- Prompt -
Your copy should match the entries exactly, with no images carried over.

Data records

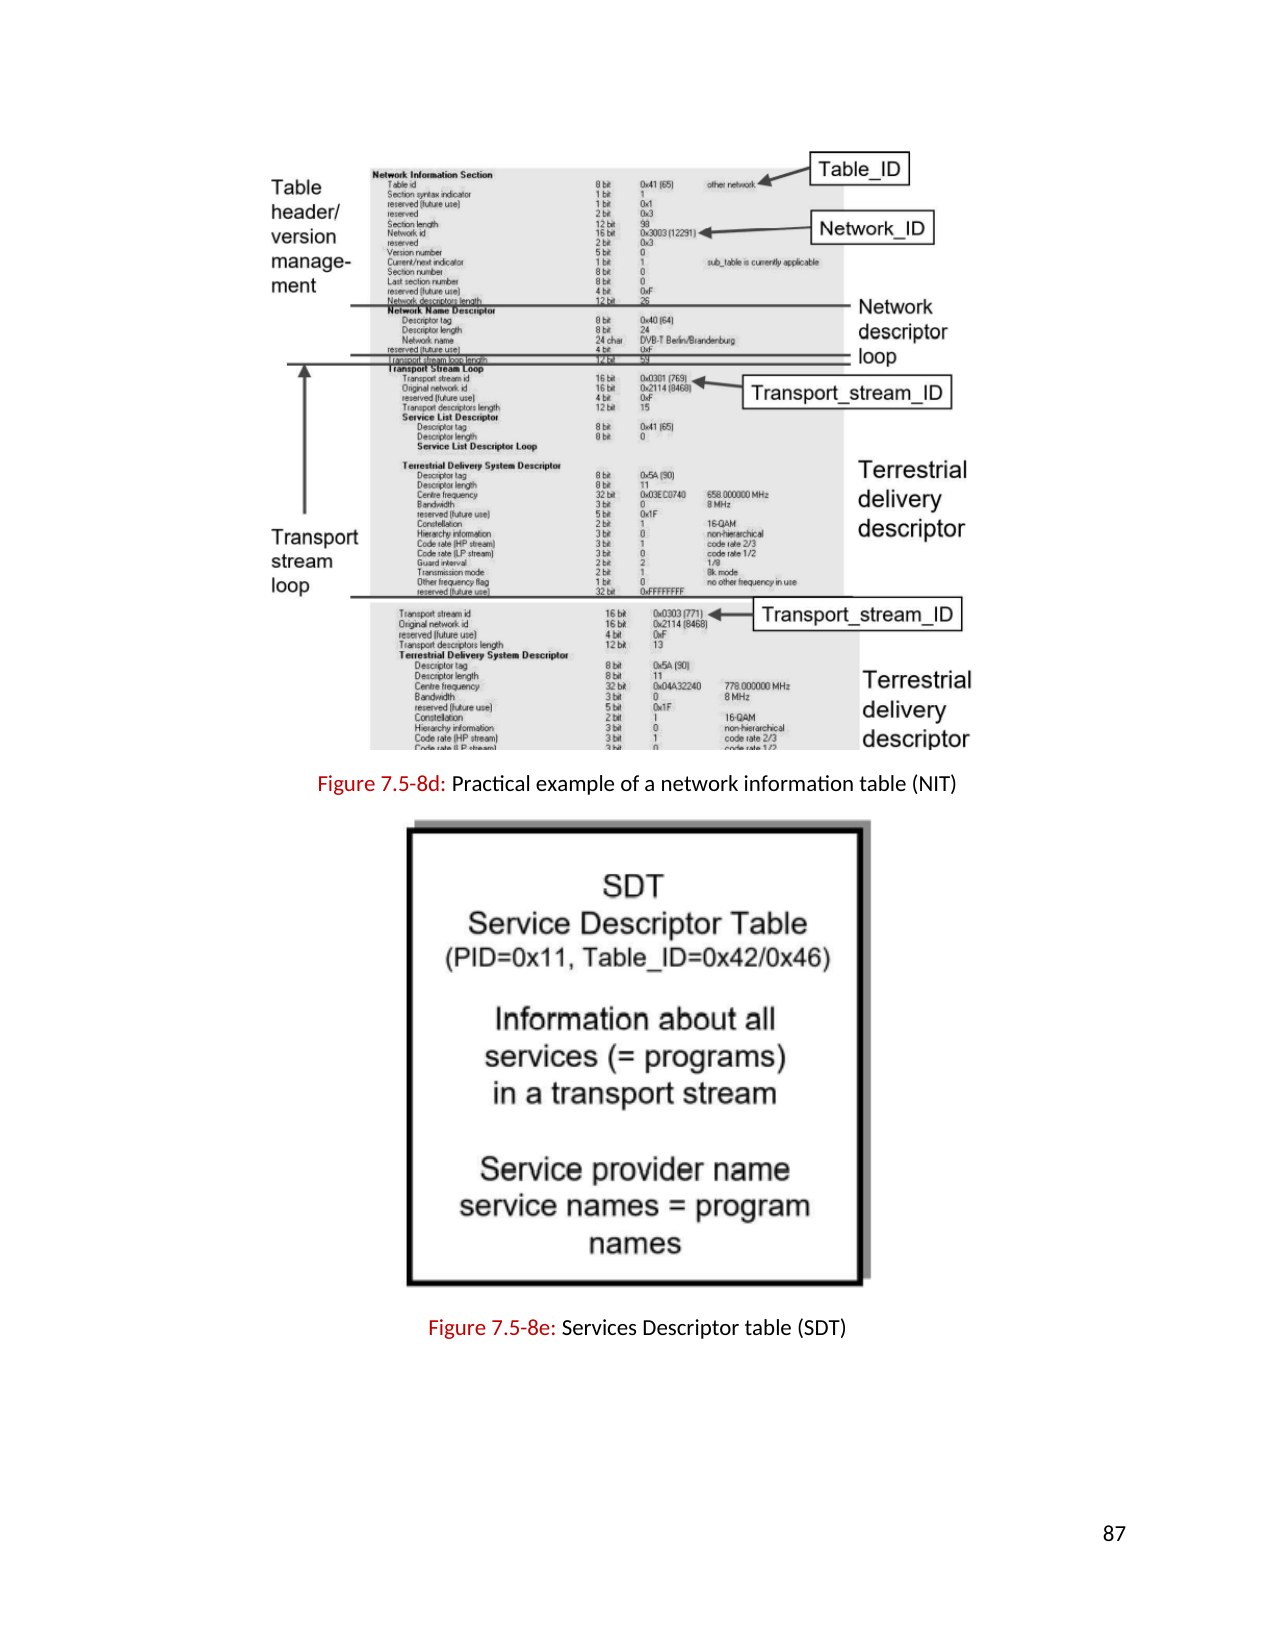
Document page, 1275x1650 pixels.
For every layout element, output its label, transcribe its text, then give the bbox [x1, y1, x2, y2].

text Figure 7.5-8e: Services Descriptor table (SDT) [150, 1313, 1125, 1341]
text Figure 7.5-8d: Practical example of a network information table (NIT) [150, 769, 1125, 797]
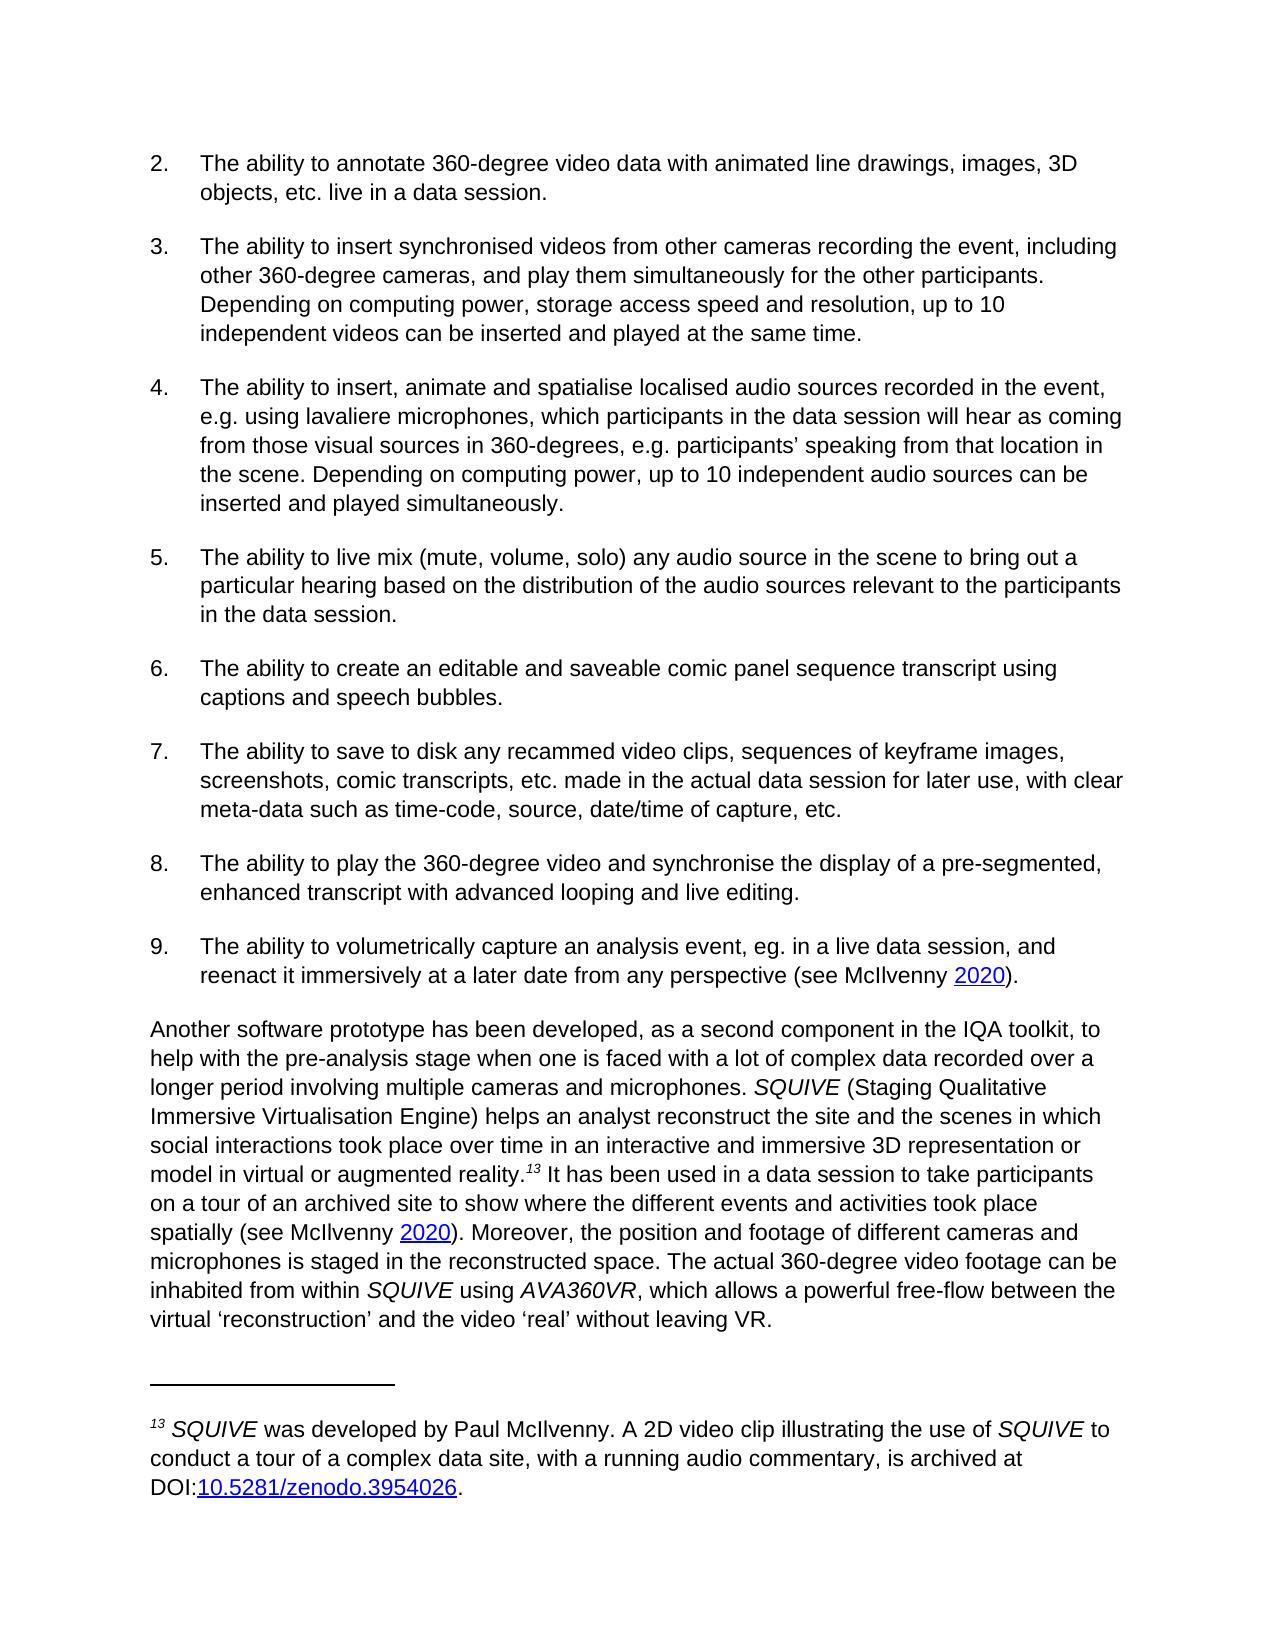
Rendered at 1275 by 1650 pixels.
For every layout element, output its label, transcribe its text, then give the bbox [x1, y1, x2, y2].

text Another software prototype has been developed, as a second component in the IQA toolkit, to help with the pre-analysis stage when one is faced with a lot of complex data recorded over a longer period involving multiple cameras and microphones. SQUIVE (Staging Qualitative Immersive Virtualisation Engine) helps an analyst reconstruct the site and the scenes in which social interactions took place over time in an interactive and immersive 3D representation or model in virtual or augmented reality. It has been used in a data session to take participants on a tour of an archived site to show where the different events and activities took place spatially (see McIlvenny 2020). Moreover, the position and footage of different cameras and microphones is staged in the reconstructed space. The actual 360-degree video footage can be inhabited from within SQUIVE using AVA360VR, which allows a powerful free-flow between the virtual ‘reconstruction’ and the video ‘real’ without leaving VR. [150, 1016, 1125, 1332]
list The ability to annotate 360-degree video data with animated line drawings, images, 3D objects, etc. live in a data session. [150, 150, 1125, 205]
list The ability to insert, animate and spatialise localised audio sources recorded in the event, e.g. using lavaliere microphones, which participants in the data session will hear as coming from those visual sources in 360-degrees, e.g. participants’ speaking from that location in the scene. Depending on computing power, up to 10 independent audio sources can be inserted and played simultaneously. [150, 374, 1125, 516]
list The ability to save to disk any recammed video clips, sequences of keyframe images, screenshots, comic transcripts, etc. made in the actual data session for later use, with clear meta-data such as time-code, source, date/time of capture, etc. [150, 738, 1125, 823]
list The ability to create an editable and saveable comic panel sequence transcript using captions and speech bubbles. [150, 655, 1125, 711]
list The ability to insert synchronised videos from other cameras recording the event, including other 360-degree cameras, and play them simultaneously for the other participants. Depending on computing power, storage access speed and resolution, up to 10 independent videos can be inserted and played at the same time. [150, 233, 1125, 346]
list The ability to volumetrically capture an analysis event, eg. in a live data session, and reenact it immersively at a later date from any perspective (see McIlvenny 2020). [150, 933, 1125, 988]
list The ability to live mix (mute, volume, solo) any audio source in the scene to bring out a particular hearing based on the distribution of the audio sources relevant to the participants in the data session. [150, 543, 1125, 628]
list The ability to play the 360-degree video and synchronise the display of a pre-segmented, enhanced transcript with advanced looping and live editing. [150, 850, 1125, 906]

- Your response -
Document page, 1275x1650 pixels.
For every layout element, output its label, transcribe its text, then give the bbox [x1, y1, x2, y2].

text Figure 7.5-8e: Services Descriptor table (SDT) [150, 1313, 1125, 1341]
text Figure 7.5-8d: Practical example of a network information table (NIT) [150, 769, 1125, 797]
Rendered at 1275 by 1650 pixels.
For every layout element, output its label, transcribe its text, then give the bbox [x1, y1, x2, y2].

text Another software prototype has been developed, as a second component in the IQA toolkit, to help with the pre-analysis stage when one is faced with a lot of complex data recorded over a longer period involving multiple cameras and microphones. SQUIVE (Staging Qualitative Immersive Virtualisation Engine) helps an analyst reconstruct the site and the scenes in which social interactions took place over time in an interactive and immersive 3D representation or model in virtual or augmented reality. It has been used in a data session to take participants on a tour of an archived site to show where the different events and activities took place spatially (see McIlvenny 2020). Moreover, the position and footage of different cameras and microphones is staged in the reconstructed space. The actual 360-degree video footage can be inhabited from within SQUIVE using AVA360VR, which allows a powerful free-flow between the virtual ‘reconstruction’ and the video ‘real’ without leaving VR. [150, 1016, 1125, 1332]
list The ability to annotate 360-degree video data with animated line drawings, images, 3D objects, etc. live in a data session. [150, 150, 1125, 205]
list The ability to insert, animate and spatialise localised audio sources recorded in the event, e.g. using lavaliere microphones, which participants in the data session will hear as coming from those visual sources in 360-degrees, e.g. participants’ speaking from that location in the scene. Depending on computing power, up to 10 independent audio sources can be inserted and played simultaneously. [150, 374, 1125, 516]
list The ability to save to disk any recammed video clips, sequences of keyframe images, screenshots, comic transcripts, etc. made in the actual data session for later use, with clear meta-data such as time-code, source, date/time of capture, etc. [150, 738, 1125, 823]
list The ability to create an editable and saveable comic panel sequence transcript using captions and speech bubbles. [150, 655, 1125, 711]
list The ability to insert synchronised videos from other cameras recording the event, including other 360-degree cameras, and play them simultaneously for the other participants. Depending on computing power, storage access speed and resolution, up to 10 independent videos can be inserted and played at the same time. [150, 233, 1125, 346]
list The ability to volumetrically capture an analysis event, eg. in a live data session, and reenact it immersively at a later date from any perspective (see McIlvenny 2020). [150, 933, 1125, 988]
list The ability to live mix (mute, volume, solo) any audio source in the scene to bring out a particular hearing based on the distribution of the audio sources relevant to the participants in the data session. [150, 543, 1125, 628]
list The ability to play the 360-degree video and synchronise the display of a pre-segmented, enhanced transcript with advanced looping and live editing. [150, 850, 1125, 906]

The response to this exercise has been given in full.